Sunday, March 10, 2013

My lunch gets some Danish fashion sense.


I eat ridiculous lunches. Perhaps it is part of my workaholic 21st century, scatty academic tripping over the curb while trying to keep the inbox under control, or writing down a brilliant thought on my digital notepad (that will never make it to the final draft anyway let's face it).

Or maybe I am just a lazy vegetarian? My New York lunches always consisted of whatever I could ressurect from the bottom of my oversized canvas bag- think yogurt with a makeshift spoon molded out of the foil cover and a plastic baggie of crushed Raisin Bran; my Mississippi lunches always consisted of what leftovers from some catered event someone donated to the kitchen where the grad students had their offices-think desperate vultures hovering around cold pizza  in hipster thrift store outfits and unwashed hair; but now my lunches have taken on a classy twist in the trendy city of Copenhagen: my version of smørrebrød, the Danish open faced sandwich that looks NOTHING like the one above:



While I can appreciate the "art" of throwing meat on bread and calling it a meal, the lazy vegetarian in me cannot follow the rules of matching certain bread with toppings, grains with flesh, egg with spread, and so on. SO I made up my own rules 

1. The bread must not have mold.
2. The stuff on top must not have recently been bleeding.
3. The toppings must withstand someone who is not paying attention to the art of fine lunch-crafting, probably reading articles online, or posting about articles I just read online from somebody else who has just read that article online, probably while eating lunch. Therefore the toppings must stick to the bread (As the astute observer may note in my photograph, I have broken rule number three in my implementation of the English delicacy, "baked beans," a selection that would make an old Danish woman pass out in her herring and cheese smørrebrod. However, I was desperate and it was there on the counter, so I took a risk, bent the culinary rules if you will...and spend the next ten minutes cleaning processed bean juice off my iPad- rule number three is there FOR A REASON.) 4. The sandwich toppings CANNOT, I REPEAT CANNOT be the same for both slices. Or else you really need to rethink your creative abilities in this life. Change it up.
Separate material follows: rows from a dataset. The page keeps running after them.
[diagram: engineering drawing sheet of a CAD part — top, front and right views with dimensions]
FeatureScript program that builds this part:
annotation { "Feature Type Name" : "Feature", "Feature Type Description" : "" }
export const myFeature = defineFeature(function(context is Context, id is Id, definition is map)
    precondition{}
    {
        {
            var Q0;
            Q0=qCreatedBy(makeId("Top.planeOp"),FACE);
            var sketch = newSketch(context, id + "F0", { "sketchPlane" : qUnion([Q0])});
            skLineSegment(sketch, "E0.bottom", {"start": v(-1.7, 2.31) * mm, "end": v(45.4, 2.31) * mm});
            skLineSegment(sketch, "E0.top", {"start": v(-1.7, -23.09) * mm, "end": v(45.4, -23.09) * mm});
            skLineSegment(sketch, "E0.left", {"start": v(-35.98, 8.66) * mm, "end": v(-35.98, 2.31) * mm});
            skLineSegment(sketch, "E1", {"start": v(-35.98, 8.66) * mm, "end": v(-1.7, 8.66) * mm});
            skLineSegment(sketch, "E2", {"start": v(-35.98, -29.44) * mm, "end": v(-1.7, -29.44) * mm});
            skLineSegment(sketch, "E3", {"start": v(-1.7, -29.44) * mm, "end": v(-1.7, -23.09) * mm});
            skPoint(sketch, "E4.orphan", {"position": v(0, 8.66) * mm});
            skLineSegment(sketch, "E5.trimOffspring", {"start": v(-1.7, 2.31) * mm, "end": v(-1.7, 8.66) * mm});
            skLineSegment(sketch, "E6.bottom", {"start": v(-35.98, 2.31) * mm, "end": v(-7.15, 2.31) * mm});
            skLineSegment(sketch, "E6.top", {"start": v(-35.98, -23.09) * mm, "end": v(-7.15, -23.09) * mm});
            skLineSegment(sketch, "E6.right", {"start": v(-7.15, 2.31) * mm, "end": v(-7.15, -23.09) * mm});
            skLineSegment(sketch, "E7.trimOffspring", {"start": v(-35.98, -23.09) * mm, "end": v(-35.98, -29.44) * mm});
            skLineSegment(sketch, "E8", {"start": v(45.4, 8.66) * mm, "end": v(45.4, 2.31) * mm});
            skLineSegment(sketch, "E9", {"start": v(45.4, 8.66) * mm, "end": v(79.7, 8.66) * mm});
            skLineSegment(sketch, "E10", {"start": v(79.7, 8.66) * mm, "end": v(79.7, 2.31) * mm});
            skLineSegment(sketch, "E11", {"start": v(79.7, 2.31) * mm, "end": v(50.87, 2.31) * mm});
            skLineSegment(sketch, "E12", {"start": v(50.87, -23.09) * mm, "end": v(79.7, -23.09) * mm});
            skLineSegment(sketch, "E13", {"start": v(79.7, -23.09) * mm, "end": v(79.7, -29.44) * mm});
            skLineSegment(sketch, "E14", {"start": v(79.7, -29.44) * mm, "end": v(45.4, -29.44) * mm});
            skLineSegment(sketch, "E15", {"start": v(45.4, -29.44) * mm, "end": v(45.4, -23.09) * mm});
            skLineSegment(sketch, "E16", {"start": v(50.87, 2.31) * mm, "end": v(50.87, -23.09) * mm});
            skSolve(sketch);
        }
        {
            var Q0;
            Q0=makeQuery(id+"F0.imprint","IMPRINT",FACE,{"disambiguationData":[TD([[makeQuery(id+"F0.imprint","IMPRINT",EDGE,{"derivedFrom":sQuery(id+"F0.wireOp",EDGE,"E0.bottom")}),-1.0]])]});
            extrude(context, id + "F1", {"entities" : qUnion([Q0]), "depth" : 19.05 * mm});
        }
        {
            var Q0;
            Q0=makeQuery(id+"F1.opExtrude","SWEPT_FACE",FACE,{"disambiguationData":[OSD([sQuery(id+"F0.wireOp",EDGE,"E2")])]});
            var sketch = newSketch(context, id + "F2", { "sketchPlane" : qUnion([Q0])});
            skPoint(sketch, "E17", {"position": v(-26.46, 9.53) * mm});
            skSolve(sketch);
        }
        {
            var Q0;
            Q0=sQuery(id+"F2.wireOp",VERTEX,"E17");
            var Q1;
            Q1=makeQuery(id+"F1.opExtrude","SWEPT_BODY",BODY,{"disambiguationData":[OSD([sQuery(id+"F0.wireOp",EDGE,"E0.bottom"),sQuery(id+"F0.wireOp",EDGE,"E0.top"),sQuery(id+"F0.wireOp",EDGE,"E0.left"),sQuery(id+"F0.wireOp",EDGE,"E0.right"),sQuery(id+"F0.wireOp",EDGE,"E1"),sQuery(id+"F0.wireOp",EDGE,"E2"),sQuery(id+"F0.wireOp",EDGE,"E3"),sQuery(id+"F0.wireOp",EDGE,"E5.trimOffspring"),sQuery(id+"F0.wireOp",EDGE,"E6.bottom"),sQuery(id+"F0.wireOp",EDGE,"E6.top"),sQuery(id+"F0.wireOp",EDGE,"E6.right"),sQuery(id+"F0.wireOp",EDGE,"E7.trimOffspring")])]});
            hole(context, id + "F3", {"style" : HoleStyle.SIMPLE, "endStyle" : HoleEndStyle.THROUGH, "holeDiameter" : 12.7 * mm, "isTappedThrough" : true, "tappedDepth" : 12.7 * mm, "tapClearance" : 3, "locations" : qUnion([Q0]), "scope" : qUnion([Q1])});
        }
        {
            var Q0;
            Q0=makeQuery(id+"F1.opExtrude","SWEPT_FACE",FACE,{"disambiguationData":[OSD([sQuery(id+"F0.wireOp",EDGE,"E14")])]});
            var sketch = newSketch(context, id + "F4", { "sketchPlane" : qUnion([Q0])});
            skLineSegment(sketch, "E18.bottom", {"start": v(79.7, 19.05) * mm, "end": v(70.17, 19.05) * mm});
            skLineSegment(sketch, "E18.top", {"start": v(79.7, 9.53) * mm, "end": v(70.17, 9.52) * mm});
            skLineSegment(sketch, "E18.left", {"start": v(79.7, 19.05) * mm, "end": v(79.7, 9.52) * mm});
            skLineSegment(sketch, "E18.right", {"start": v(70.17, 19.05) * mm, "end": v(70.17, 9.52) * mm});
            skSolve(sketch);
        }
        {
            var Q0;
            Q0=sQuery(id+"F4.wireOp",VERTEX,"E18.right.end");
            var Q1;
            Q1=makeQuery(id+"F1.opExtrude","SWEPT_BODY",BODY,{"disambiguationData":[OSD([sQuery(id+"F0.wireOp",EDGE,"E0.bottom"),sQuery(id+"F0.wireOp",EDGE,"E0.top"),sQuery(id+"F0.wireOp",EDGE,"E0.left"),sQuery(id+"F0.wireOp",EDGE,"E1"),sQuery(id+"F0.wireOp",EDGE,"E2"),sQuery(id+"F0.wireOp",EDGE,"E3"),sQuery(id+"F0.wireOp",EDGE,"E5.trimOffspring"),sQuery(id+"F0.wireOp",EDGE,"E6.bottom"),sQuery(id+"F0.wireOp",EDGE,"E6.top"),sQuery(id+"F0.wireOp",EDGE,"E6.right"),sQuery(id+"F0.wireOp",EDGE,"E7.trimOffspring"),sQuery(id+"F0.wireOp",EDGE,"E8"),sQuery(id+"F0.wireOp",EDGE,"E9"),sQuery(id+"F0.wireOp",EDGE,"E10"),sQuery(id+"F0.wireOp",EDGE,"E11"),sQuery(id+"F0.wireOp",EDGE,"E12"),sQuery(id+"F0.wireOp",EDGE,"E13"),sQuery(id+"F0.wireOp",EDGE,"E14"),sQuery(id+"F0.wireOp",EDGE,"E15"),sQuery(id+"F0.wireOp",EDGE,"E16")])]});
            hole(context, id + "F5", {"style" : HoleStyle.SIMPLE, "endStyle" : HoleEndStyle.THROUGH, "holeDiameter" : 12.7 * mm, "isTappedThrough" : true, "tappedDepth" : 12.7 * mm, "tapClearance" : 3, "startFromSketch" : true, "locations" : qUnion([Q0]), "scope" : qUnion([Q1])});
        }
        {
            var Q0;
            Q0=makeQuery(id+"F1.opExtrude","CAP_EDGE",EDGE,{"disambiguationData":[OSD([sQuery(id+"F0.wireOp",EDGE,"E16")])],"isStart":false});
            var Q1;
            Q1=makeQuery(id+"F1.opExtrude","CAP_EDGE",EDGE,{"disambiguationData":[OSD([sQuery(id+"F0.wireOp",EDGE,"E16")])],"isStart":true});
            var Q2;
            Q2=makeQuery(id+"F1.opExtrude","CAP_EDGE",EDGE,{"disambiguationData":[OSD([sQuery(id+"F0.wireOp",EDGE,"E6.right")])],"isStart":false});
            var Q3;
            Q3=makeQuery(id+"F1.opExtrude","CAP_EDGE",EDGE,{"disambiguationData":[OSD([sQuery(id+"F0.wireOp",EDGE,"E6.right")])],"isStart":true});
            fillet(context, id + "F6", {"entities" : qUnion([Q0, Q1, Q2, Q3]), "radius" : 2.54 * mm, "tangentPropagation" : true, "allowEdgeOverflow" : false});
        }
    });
So I eat sandwiches with a knife and fork now, so what? We all get civilized sometime.

Thursday, February 28, 2013


Back to the blog. After months of being here in Copenhagen with no record of my experience except the smiling Facebook photos countered directly by records of frustrated, depressing emails to family and friends, I finally realize I should record some of this in a productive manner so I don't reflect back and wonder why I didn't realize that I had a split personality. But I do...have a split personality. I am both positive about my decision to come here and think it was really stupid. I like working in an exotic location and I wish I had my family and friends around to interrupt me from my work. I am a cosmopolitan international traveler getting places on my bike, muddling through Danish, winning the hearts of young Scandinavian students, and completely an American in a way I never knew before, a screw-you-stop-taking-all-my-money-with-your-taxes kind of way. This has been one big lesson in the failure of self-expectations (and of the futility of setting ridiculous self-expectations. But more on that later, for now I have to try to enjoy the perks of being in Copenhagen- and since I have to work all the time and I have not yet made friends- I have brilliantly combined engaging in a tourist activity with work by sitting in a Copenhagen cafe drinking a latte with one hand, surfing my Mac with the other. Funds are limited so I enjoy one of the best work places in town, Nutid, a cafe located across from Sankt Petri Kirke right near the central University in town. The coffee is incredibly cheap, the Wifi consistent (very unusual here since there is only a small group of us cafe goers who work- most seem to prefer social interaction), everyone is young and good looking since it is right near University of Copenhagen, and it is also one of those non-profits with pictures of laughing Africans on the walls of the bathroom. It has the best view of bustling university cyclists (and the occasional cycling granny because there is always an a cycling granny. I heard somewhere that the Danish state hires them to cycle around smiling all day to improve the city's moral. It works.